From a Florida brokerage firm pleading guilty to an ACA enrollment fraud scheme to a Texas durable medical equipment owner sentenced to prison for a $61.5 million scheme, here are eight healthcare billing fraud cases Becker’s has reported since March 30.

1. A New York City anesthesiologist who founded a chain of COVID-19 testing clinics pleaded guilty to fraudulently billing insurance companies for services never rendered, causing at least $24 million in losses.

2. A physician in Slidell, La., was sentenced to probation for a $6.6 million scheme to bill Medicare for medically unnecessary tests.

3. Four Washington state sleep diagnostic centers are closing following the sentencing of their physician owner on federal fraud charges.

4. AP of South Florida, a Florida-based insurance brokerage, agreed to plead guilty to one count of major fraud against the U.S. for its role in a fraudulent ACA enrollment scheme. In a parallel civil resolution, AssuredPartners, a national brokerage firm that was APSF’s then-parent company, agreed to pay $107 million to resolve False Claims Act allegations. Combined, the resolutions exceed $135 million.

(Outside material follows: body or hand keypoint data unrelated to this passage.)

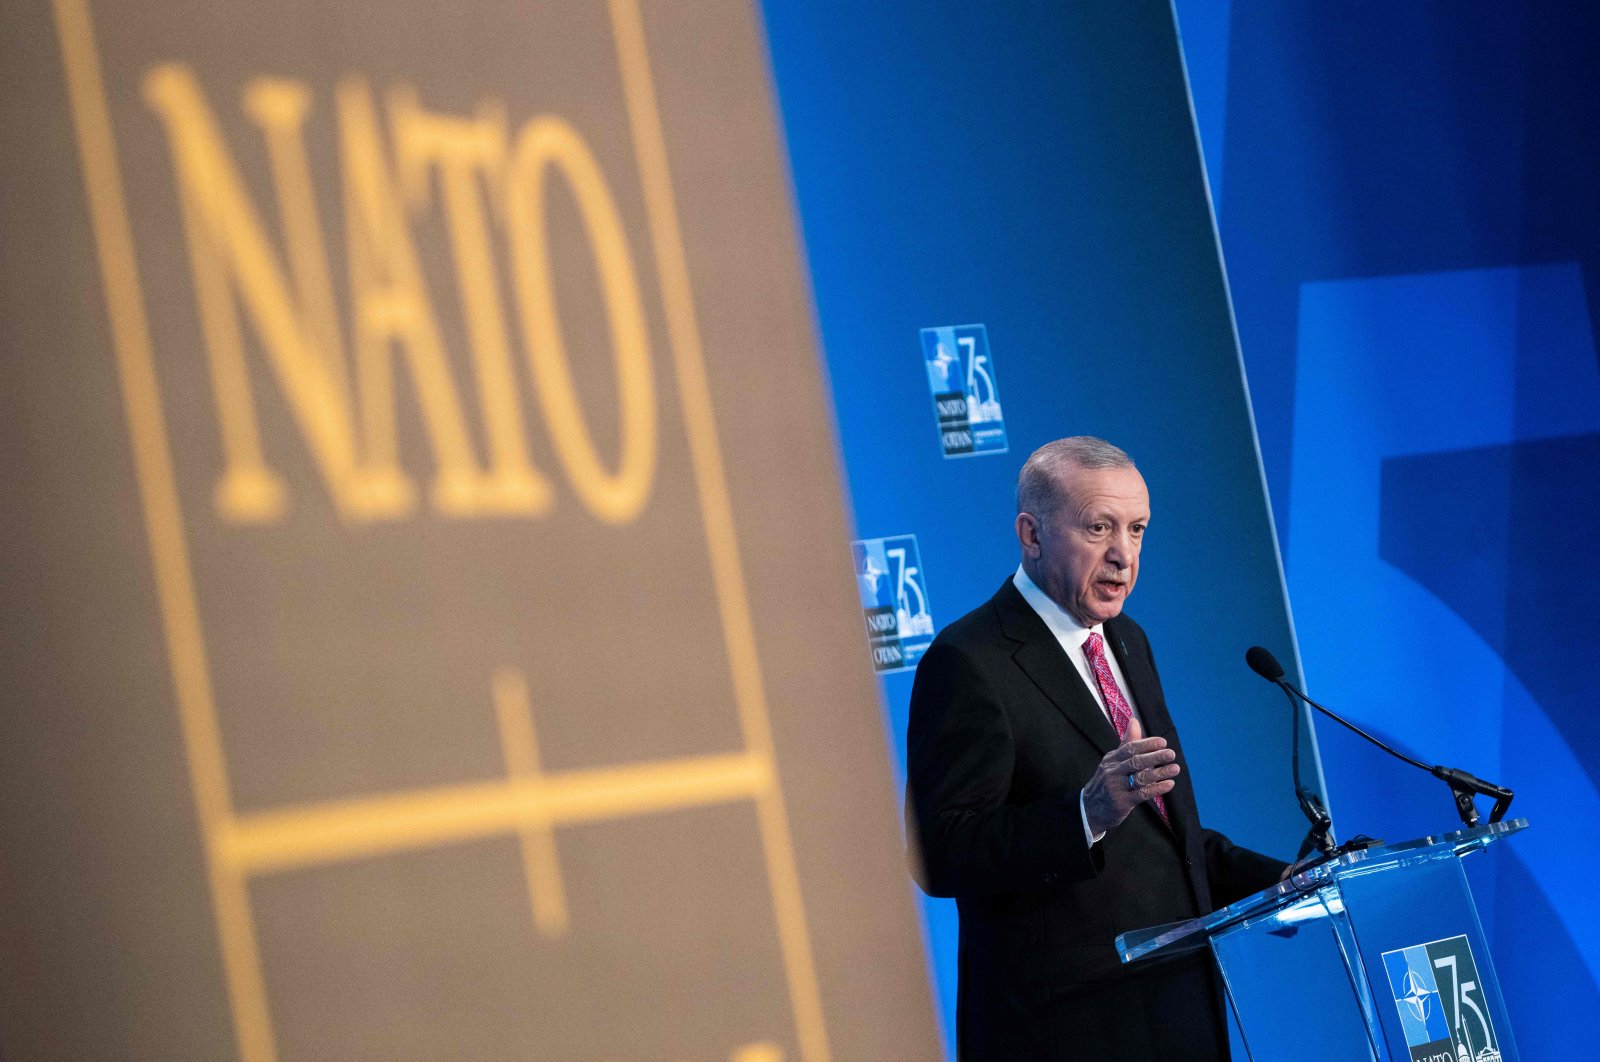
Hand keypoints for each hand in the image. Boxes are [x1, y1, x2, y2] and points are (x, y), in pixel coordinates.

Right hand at [1082, 717, 1179, 836]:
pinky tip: (1168, 784)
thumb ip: (1126, 743)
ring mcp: (1116, 787)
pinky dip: (1156, 789)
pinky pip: (1141, 794)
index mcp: (1111, 759)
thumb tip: (1134, 721)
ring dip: (1159, 773)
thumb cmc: (1106, 782)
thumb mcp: (1112, 761)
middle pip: (1135, 762)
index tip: (1163, 742)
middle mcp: (1112, 771)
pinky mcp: (1121, 803)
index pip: (1129, 748)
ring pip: (1140, 778)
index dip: (1146, 744)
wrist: (1090, 808)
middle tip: (1171, 754)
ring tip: (1175, 768)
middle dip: (1154, 757)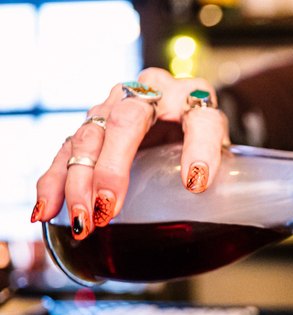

5. Eight defendants, including three nurses, a chiropractor and a purported psychologist, were arrested on federal charges alleging they participated in a scheme to defraud the healthcare system out of more than $50 million.

6. An Atlanta-based urology practice and its physician owner agreed to pay $14 million to resolve False Claims Act allegations of billing federal healthcare programs for medically unnecessary and unperformed procedures.

7. The owner of a Fort Lauderdale, Fla.-based telemedicine company pleaded guilty to organizing and leading a $46.2 million Medicare fraud conspiracy.

8. The owner and operator of seven durable medical equipment supply companies was sentenced to 150 months in prison for organizing and leading a $61.5 million healthcare fraud conspiracy involving thousands of Medicare beneficiaries.